Scientists at the University of Michigan (U-M) Rogel Cancer Center, in collaboration with multiple labs, report they have developed a nanoparticle that delivered an inhibitor in mice to help turn on the immune system to eliminate cancer and trigger immune memory in glioblastoma. Their method may one day help treat and prevent or delay brain cancer recurrences.
Their findings are published in the journal ACS Nano in a paper titled, “Systemic delivery of an adjuvant CXCR4-CXCL-12 signaling inhibitor encapsulated in synthetic protein nanoparticles for glioma immunotherapy.”
“No one could get this molecule into the brain. It’s really a huge milestone. Outcomes for patients with glioma have not improved for the last 30 years,” said Maria G. Castro, PhD, the Richard C. Schneider collegiate professor of neurosurgery at Michigan Medicine.

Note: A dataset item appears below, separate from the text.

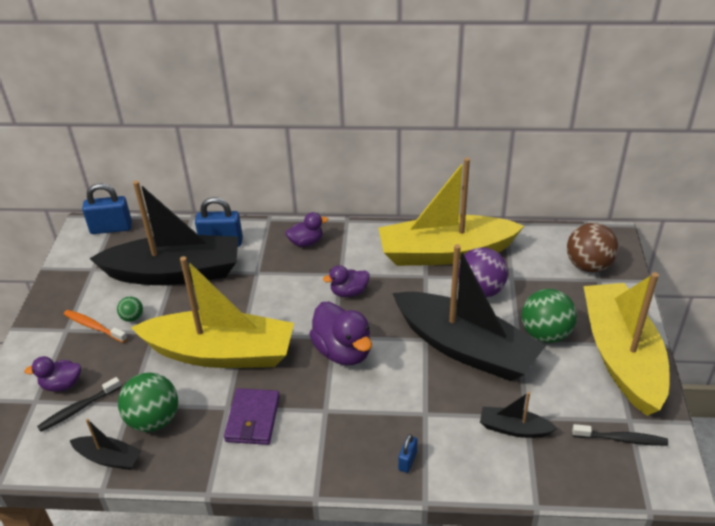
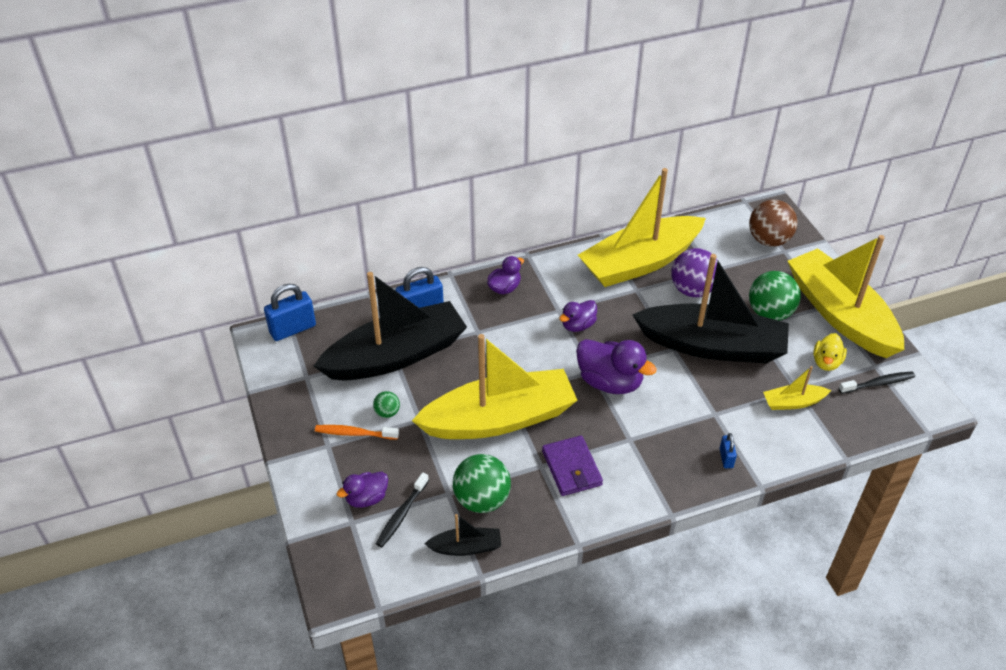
camera: 25 degrees left, 5 degrees up
(514, 428) = (793, 402): black boat -> yellow boat
(576, 400) = (826, 362): none -> yellow duck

“Glioblastoma (GBM) is an aggressive primary brain cancer, with a five-year survival of ∼5%. Challenges that hamper GBM therapeutic efficacy include tumor heterogeneity, treatment resistance, immunosuppressive tumor microenvironment (TME), and the blood-brain barrier (BBB),” wrote the researchers. “The C-X-C motif chemokine ligand-12/C-X-C motif chemokine receptor-4 (CXCL12/CXCR4) signaling pathway is activated in GBM and is associated with tumor progression. Although the CXCR4 antagonist (AMD3100) has been proposed as an attractive anti-GBM therapeutic target, it has poor pharmacokinetic properties, and unfavorable bioavailability has hampered its clinical implementation. Thus, we developed synthetic protein nanoparticles (SPNPs) coated with the transcytotic peptide iRGD (AMD3100-SPNPs) to target the CXCL2/CXCR4 pathway in GBM via systemic delivery.”
“Despite survival gains in many cancer types, glioma remains stubbornly challenging, with only 5% of patients living five years after their diagnosis,” explained study author Pedro R. Lowenstein, MD, PhD, the Richard C. Schneider collegiate professor of neurosurgery at Michigan Medicine.
The Castro-Lowenstein team developed the small molecule inhibitor AMD3100 to block the action of CXCR12, a cytokine released by the glioma cells that builds up a shield around the immune system, preventing it from firing up against the invading tumor.
Researchers demonstrated in mouse models of glioma that AMD3100 prevented CXCR12 from binding with immune-suppressive myeloid cells. However, AMD3100 was having difficulty getting to the tumor.
The Castro-Lowenstein lab collaborated with Joerg Lahann, PhD, the Wolfgang Pauli collegiate professor of chemical engineering at the U-M College of Engineering, to create protein-based nanoparticles to encapsulate the inhibitor, in the hopes of helping it pass through the bloodstream.
Castro also connected with Anuska V. Andjelkovic, MD, PhD, professor of pathology and research professor of neurosurgery at Michigan Medicine, whose research focuses on the blood-brain barrier.
The researchers injected AMD3100-loaded nanoparticles into mice with gliomas. The nanoparticles could then reach their target, where they released the drug, thus blocking the entry of the immune-suppressive myeloid cells into the tumor mass. This allowed the immune cells to kill the tumor and delay its progression.
“If you don’t have blood flow, nothing will get to your target. That’s why tumors are so smart. But AMD3100 restores the conduits, which is what allows the nanoparticles to reach the tumor,” Castro said.
Further studies in mice and patient cell lines demonstrated that coupling the AMD3100 nanoparticle with radiation therapy enhanced the effect beyond either the nanoparticle or radiation alone.
Among the mice whose tumors were eliminated, the researchers then reintroduced the tumor, to simulate a recurrence. Without any additional therapy, 60% of mice remained cancer-free.
This observation suggests that AMD3100 created immune memory.“Every glioma recurs. It’s very important for glioma therapy to have this immunological memory,” Castro explained.
Initial tests showed little to no impact on liver, kidney, or heart function and normal blood counts in the mice after treatment.
Additional safety testing is necessary before moving to a clinical trial. However, their findings may one day help improve survival and prevent glioblastoma recurrence.